TASK DESCRIPTION = The records appear below. Copy each one exactly.

== Segment start ==

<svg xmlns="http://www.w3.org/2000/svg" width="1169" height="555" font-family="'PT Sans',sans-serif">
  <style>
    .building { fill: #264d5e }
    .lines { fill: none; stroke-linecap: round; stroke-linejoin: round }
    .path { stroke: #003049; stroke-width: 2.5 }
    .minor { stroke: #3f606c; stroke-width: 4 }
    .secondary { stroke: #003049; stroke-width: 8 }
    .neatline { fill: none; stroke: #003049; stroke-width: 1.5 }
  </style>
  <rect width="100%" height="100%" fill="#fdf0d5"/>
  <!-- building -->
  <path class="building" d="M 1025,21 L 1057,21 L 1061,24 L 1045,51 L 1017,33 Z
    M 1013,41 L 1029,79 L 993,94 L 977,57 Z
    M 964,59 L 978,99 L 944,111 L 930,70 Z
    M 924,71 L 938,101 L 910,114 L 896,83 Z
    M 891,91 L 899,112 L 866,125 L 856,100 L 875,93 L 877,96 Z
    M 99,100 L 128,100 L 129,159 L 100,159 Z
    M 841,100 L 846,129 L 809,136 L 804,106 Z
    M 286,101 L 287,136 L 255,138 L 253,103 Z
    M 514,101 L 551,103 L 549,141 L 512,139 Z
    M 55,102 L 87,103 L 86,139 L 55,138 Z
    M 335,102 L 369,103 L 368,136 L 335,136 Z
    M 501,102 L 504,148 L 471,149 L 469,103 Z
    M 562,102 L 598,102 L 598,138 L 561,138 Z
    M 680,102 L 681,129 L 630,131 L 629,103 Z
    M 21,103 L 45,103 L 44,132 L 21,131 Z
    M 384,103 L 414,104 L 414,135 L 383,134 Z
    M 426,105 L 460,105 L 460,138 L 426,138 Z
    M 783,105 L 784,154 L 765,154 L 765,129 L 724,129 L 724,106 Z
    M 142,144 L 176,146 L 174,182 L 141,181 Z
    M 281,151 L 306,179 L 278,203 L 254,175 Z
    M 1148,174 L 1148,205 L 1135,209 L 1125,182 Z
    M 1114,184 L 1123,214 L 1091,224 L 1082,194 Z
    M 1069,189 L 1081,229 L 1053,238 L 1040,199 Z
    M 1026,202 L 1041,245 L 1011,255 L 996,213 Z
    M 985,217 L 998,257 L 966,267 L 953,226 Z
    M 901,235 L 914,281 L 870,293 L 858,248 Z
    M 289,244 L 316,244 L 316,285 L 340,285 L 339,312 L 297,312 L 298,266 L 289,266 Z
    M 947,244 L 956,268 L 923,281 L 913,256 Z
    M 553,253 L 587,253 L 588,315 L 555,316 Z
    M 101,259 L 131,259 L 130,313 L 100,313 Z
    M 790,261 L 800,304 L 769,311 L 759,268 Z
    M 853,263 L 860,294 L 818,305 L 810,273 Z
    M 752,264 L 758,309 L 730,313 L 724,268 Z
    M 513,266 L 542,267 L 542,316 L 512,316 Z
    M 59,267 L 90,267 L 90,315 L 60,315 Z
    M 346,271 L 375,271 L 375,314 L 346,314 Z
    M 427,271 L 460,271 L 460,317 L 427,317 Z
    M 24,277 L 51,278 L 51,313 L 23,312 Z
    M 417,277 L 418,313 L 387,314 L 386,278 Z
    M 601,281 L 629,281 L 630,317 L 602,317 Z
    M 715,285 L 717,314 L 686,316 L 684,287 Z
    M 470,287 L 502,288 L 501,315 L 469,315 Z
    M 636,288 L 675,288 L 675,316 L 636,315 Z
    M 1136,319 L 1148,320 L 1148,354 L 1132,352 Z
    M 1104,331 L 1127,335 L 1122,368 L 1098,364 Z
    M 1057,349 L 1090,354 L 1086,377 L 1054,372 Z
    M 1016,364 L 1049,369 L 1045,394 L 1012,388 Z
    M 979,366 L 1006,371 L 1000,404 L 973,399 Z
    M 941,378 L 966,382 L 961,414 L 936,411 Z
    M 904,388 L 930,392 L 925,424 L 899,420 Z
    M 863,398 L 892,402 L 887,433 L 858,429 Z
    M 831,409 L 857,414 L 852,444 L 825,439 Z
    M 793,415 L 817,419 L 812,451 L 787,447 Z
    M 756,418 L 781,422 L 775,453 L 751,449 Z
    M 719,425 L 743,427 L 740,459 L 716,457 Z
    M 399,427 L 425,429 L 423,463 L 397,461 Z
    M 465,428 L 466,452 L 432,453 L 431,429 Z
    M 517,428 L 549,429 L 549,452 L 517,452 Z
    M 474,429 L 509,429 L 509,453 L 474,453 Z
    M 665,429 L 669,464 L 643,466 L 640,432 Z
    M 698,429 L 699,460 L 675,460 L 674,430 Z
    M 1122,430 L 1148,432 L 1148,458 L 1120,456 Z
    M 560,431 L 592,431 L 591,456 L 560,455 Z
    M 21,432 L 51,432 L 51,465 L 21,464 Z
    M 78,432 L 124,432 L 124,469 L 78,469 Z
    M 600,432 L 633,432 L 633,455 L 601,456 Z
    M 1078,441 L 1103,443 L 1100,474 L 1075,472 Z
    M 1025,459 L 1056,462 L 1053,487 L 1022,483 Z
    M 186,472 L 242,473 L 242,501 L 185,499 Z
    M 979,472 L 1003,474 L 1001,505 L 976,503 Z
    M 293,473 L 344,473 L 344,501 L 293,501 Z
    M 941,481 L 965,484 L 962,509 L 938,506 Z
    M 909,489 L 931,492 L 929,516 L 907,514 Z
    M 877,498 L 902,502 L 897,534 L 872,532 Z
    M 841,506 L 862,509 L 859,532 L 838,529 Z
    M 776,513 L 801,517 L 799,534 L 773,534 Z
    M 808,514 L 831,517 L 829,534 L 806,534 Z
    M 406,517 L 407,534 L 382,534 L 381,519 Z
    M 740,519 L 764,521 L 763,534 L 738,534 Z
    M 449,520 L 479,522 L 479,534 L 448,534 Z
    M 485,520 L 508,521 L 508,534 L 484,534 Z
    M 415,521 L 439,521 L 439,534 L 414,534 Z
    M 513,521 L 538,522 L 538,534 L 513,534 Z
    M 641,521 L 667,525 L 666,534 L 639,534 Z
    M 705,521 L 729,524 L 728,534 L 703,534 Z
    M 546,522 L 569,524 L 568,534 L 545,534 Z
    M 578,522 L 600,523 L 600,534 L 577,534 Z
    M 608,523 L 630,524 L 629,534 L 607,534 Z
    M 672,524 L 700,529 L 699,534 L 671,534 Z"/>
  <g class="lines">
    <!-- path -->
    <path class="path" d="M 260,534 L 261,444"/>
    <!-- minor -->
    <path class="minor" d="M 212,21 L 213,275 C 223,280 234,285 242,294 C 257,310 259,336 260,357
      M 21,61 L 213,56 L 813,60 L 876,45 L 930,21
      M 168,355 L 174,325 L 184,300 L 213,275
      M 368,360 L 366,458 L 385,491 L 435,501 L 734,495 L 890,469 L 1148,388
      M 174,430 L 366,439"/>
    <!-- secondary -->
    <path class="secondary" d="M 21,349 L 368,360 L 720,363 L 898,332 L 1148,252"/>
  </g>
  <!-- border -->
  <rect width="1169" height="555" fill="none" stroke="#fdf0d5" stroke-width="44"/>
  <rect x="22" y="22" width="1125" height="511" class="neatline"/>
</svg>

== Segment end ==

SOLUTION FOR THIS TASK =
<svg xmlns="http://www.w3.org/2000/svg" width="1169" height="555" font-family="'PT Sans',sans-serif">
  <style>
    .building { fill: #264d5e }
    .lines { fill: none; stroke-linecap: round; stroke-linejoin: round }
    .path { stroke: #003049; stroke-width: 2.5 }
    .minor { stroke: #3f606c; stroke-width: 4 }
    .secondary { stroke: #003049; stroke-width: 8 }
    .neatline { fill: none; stroke: #003049; stroke-width: 1.5 }
  </style>
  <rect width="100%" height="100%" fill="#fdf0d5"/>
  <!-- building -->
  <path class="building" d="M 1025,21 L 1057,21 L 1061,24 L 1045,51 L 1017,33 Z
    M 1013,41 L 1029,79 L 993,94 L 977,57 Z
    M 964,59 L 978,99 L 944,111 L 930,70 Z
    M 924,71 L 938,101 L 910,114 L 896,83 Z
    M 891,91 L 899,112 L 866,125 L 856,100 L 875,93 L 877,96 Z
    M 99,100 L 128,100 L 129,159 L 100,159 Z
    M 841,100 L 846,129 L 809,136 L 804,106 Z
    M 286,101 L 287,136 L 255,138 L 253,103 Z
    M 514,101 L 551,103 L 549,141 L 512,139 Z
    M 55,102 L 87,103 L 86,139 L 55,138 Z
    M 335,102 L 369,103 L 368,136 L 335,136 Z
    M 501,102 L 504,148 L 471,149 L 469,103 Z
    M 562,102 L 598,102 L 598,138 L 561,138 Z
    M 680,102 L 681,129 L 630,131 L 629,103 Z
    M 21,103 L 45,103 L 44,132 L 21,131 Z
    M 384,103 L 414,104 L 414,135 L 383,134 Z
    M 426,105 L 460,105 L 460,138 L 426,138 Z
    M 783,105 L 784,154 L 765,154 L 765,129 L 724,129 L 724,106 Z
    M 142,144 L 176,146 L 174,182 L 141,181 Z
    M 281,151 L 306,179 L 278,203 L 254,175 Z
    M 1148,174 L 1148,205 L 1135,209 L 1125,182 Z
    M 1114,184 L 1123,214 L 1091,224 L 1082,194 Z
    M 1069,189 L 1081,229 L 1053,238 L 1040,199 Z
    M 1026,202 L 1041,245 L 1011,255 L 996,213 Z
    M 985,217 L 998,257 L 966,267 L 953,226 Z
    M 901,235 L 914,281 L 870,293 L 858,248 Z
    M 289,244 L 316,244 L 316,285 L 340,285 L 339,312 L 297,312 L 298,266 L 289,266 Z
    M 947,244 L 956,268 L 923,281 L 913,256 Z
    M 553,253 L 587,253 L 588,315 L 555,316 Z
    M 101,259 L 131,259 L 130,313 L 100,313 Z
    M 790,261 L 800,304 L 769,311 L 759,268 Z
    M 853,263 L 860,294 L 818,305 L 810,273 Z
    M 752,264 L 758,309 L 730,313 L 724,268 Z
    M 513,266 L 542,267 L 542,316 L 512,316 Z
    M 59,267 L 90,267 L 90,315 L 60,315 Z
    M 346,271 L 375,271 L 375,314 L 346,314 Z
    M 427,271 L 460,271 L 460,317 L 427,317 Z
    M 24,277 L 51,278 L 51,313 L 23,312 Z
    M 417,277 L 418,313 L 387,314 L 386,278 Z
    M 601,281 L 629,281 L 630,317 L 602,317 Z
    M 715,285 L 717,314 L 686,316 L 684,287 Z
    M 470,287 L 502,288 L 501,315 L 469,315 Z
    M 636,288 L 675,288 L 675,316 L 636,315 Z
    M 1136,319 L 1148,320 L 1148,354 L 1132,352 Z
    M 1104,331 L 1127,335 L 1122,368 L 1098,364 Z
    M 1057,349 L 1090,354 L 1086,377 L 1054,372 Z
    M 1016,364 L 1049,369 L 1045,394 L 1012,388 Z
    M 979,366 L 1006,371 L 1000,404 L 973,399 Z
    M 941,378 L 966,382 L 961,414 L 936,411 Z
    M 904,388 L 930,392 L 925,424 L 899,420 Z
    M 863,398 L 892,402 L 887,433 L 858,429 Z
    M 831,409 L 857,414 L 852,444 L 825,439 Z
    M 793,415 L 817,419 L 812,451 L 787,447 Z
    M 756,418 L 781,422 L 775,453 L 751,449 Z
    M 719,425 L 743,427 L 740,459 L 716,457 Z
    M 399,427 L 425,429 L 423,463 L 397,461 Z
    M 465,428 L 466,452 L 432,453 L 431,429 Z
    M 517,428 L 549,429 L 549,452 L 517,452 Z
    M 474,429 L 509,429 L 509,453 L 474,453 Z
    M 665,429 L 669,464 L 643,466 L 640,432 Z
    M 698,429 L 699,460 L 675,460 L 674,430 Z
    M 1122,430 L 1148,432 L 1148,458 L 1120,456 Z
    M 560,431 L 592,431 L 591,456 L 560,455 Z
    M 21,432 L 51,432 L 51,465 L 21,464 Z
    M 78,432 L 124,432 L 124,469 L 78,469 Z
    M 600,432 L 633,432 L 633,455 L 601,456 Z
    M 1078,441 L 1103,443 L 1100,474 L 1075,472 Z
    M 1025,459 L 1056,462 L 1053,487 L 1022,483 Z
    M 186,472 L 242,473 L 242,501 L 185,499 Z
    M 979,472 L 1003,474 L 1001,505 L 976,503 Z
    M 293,473 L 344,473 L 344,501 L 293,501 Z
    M 941,481 L 965,484 L 962,509 L 938,506 Z
    M 909,489 L 931,492 L 929,516 L 907,514 Z
    M 877,498 L 902,502 L 897,534 L 872,532 Z
    M 841,506 L 862,509 L 859,532 L 838,529 Z
    M 776,513 L 801,517 L 799,534 L 773,534 Z
    M 808,514 L 831,517 L 829,534 L 806,534 Z
    M 406,517 L 407,534 L 382,534 L 381,519 Z
    M 740,519 L 764,521 L 763,534 L 738,534 Z
    M 449,520 L 479,522 L 479,534 L 448,534 Z
    M 485,520 L 508,521 L 508,534 L 484,534 Z
    M 415,521 L 439,521 L 439,534 L 414,534 Z
    M 513,521 L 538,522 L 538,534 L 513,534 Z
    M 641,521 L 667,525 L 666,534 L 639,534 Z
    M 705,521 L 729,524 L 728,534 L 703,534 Z
    M 546,522 L 569,524 L 568,534 L 545,534 Z
    M 578,522 L 600,523 L 600,534 L 577,534 Z
    M 608,523 L 630,524 L 629,534 L 607,534 Z
    M 672,524 L 700,529 L 699,534 L 671,534 Z"/>
  <g class="lines">
    <!-- path -->
    <path class="path" d="M 260,534 L 261,444"/>
    <!-- minor -->
    <path class="minor" d="M 212,21 L 213,275 C 223,280 234,285 242,294 C 257,310 259,336 260,357
      M 21,61 L 213,56 L 813,60 L 876,45 L 930,21
      M 168,355 L 174,325 L 184,300 L 213,275
      M 368,360 L 366,458 L 385,491 L 435,501 L 734,495 L 890,469 L 1148,388
      M 174,430 L 366,439"/>
    <!-- secondary -->
    <path class="secondary" d="M 21,349 L 368,360 L 720,363 L 898,332 L 1148,252"/>
  </g>
  <!-- border -->
  <rect width="1169" height="555" fill="none" stroke="#fdf0d5" stroke-width="44"/>
  <rect x="22" y="22" width="1125" height="511" class="neatline"/>
</svg>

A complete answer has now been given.